Her Majesty regrets
When Martha Brockenbrough wrote to Elizabeth II to solicit the monarch’s opinion on the differences between British and American spelling, punctuation and grammar, she received a starchy reply from Buckingham Palace that “as a constitutional sovereign, Her Majesty’s position precludes her commenting on or giving her opinions on such matters.” *
It’s obviously fun to be the founder and chief panjandrum of the Society for the Promotion of Good Grammar, and further evidence can be found in the pages of Things That Make Us [sic], being published this month. She takes on the chairman of the board of Canada’s Maple Leafs team for their irresponsible plural, as well as assorted office-holders, celebrities, and others careless with the language.
The letters from SPOGG are the sugar that helps the medicine go down, because what Ms. Brockenbrough, the founder also of National Grammar Day,** has produced is, in plain fact, a compact manual of grammar and usage.

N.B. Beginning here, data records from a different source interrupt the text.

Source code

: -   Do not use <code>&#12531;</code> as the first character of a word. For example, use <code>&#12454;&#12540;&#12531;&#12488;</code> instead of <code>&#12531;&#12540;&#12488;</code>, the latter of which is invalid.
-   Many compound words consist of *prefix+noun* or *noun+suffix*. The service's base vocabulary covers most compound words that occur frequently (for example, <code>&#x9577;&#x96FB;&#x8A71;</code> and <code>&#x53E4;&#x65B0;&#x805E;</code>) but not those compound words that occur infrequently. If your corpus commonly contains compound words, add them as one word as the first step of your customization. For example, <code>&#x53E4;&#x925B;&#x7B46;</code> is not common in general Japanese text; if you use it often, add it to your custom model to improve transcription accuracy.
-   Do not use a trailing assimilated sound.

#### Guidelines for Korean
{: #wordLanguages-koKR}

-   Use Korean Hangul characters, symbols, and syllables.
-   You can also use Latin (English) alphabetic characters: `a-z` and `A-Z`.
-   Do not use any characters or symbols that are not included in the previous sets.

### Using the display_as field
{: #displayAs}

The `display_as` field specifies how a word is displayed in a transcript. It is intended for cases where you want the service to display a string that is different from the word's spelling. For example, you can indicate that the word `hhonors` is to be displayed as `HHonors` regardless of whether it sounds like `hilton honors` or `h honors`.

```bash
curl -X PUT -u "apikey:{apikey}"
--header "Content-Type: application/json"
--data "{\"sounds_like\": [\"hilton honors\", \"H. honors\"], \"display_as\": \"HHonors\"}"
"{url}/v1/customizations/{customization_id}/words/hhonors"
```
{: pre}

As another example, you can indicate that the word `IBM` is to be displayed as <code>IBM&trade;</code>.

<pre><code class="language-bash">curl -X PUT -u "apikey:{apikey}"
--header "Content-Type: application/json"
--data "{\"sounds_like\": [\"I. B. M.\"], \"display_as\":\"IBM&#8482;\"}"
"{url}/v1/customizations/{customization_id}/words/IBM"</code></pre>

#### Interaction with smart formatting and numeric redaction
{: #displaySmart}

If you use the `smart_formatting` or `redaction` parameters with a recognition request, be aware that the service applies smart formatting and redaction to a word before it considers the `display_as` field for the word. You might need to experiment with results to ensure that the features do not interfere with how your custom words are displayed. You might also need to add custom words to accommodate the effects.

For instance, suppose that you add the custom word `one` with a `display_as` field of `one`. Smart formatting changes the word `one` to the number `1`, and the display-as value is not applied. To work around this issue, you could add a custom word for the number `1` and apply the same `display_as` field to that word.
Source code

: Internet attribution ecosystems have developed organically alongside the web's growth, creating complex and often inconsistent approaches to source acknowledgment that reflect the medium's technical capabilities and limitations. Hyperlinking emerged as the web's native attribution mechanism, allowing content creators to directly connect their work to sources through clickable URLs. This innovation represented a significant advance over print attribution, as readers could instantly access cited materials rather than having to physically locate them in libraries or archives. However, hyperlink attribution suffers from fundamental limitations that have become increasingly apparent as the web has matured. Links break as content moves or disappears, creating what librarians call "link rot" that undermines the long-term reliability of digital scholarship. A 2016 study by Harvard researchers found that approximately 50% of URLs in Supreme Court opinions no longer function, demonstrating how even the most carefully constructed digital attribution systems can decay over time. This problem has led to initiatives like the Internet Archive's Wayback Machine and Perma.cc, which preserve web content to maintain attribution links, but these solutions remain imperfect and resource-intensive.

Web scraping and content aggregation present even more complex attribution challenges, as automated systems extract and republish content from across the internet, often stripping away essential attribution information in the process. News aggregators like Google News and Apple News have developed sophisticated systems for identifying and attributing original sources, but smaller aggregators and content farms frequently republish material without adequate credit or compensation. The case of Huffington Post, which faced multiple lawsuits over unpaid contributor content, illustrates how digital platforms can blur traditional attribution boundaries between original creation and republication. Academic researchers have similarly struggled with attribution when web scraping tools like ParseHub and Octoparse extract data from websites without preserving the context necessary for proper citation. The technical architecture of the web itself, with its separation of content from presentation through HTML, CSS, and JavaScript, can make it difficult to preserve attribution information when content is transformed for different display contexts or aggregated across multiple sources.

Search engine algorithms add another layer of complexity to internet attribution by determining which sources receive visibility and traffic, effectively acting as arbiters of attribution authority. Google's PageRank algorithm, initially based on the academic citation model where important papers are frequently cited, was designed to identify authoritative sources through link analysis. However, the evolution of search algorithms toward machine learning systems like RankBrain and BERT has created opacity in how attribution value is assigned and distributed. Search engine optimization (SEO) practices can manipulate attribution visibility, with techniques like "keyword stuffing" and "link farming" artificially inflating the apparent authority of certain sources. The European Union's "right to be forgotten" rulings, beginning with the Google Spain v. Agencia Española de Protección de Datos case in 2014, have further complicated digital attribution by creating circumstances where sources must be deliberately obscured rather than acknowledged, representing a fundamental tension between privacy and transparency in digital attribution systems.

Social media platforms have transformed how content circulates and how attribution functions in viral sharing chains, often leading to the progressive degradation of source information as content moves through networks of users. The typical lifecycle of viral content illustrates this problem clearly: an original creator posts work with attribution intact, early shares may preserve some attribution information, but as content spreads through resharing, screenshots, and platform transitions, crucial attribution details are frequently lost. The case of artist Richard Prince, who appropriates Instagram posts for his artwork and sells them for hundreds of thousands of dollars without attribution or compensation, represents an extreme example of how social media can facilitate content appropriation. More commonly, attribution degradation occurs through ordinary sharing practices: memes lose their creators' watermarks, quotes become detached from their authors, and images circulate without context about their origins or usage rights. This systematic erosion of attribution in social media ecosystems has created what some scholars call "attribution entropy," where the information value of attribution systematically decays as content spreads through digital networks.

As such, it has a good deal of useful information in the prescriptive vein. Ill-informed presctiptivists should particularly consult Chapter 10, “Rules That Never Were, Are No More, and Should Be Broken,” which hammers at the split infinitive nonsense, the none-only-as-singular fallacy, and other shibboleths of usage.
You might enjoy the discovery of the list of Colonel McCormick’s idiosyncratic simplified spellings, which the Chicago Tribune held onto well into the mid-1970s. As to the mechanics, the usual lists of homonyms commonly confused, parts of speech, irregular verbs and other basics are well represented. Her advice is sensible.
This is a breezy book, and its approach is plainly aimed at reaching the non-specialist reader who would like to write more clearly and precisely. It also represents an effort to develop an informed prescriptivism, one that gives informed advice rather than arbitrary and unfounded decrees — she dismisses the nonsense about hopefully that mavendom carried on about in the 1980s.
If the breeziness — the SPOGGery — is not to your taste, you can skip over it to the substance. If you find it agreeable, then go ahead and take you medicine.
* What a pity, to have to pass up an opportunity for the monarchy to provide a useful service.
** A minor disclosure. Ms. Brockenbrough and I appeared on the Dan Rodricks show, Midday, on WYPR-FM last March 4 as part of the Grammar Day observances.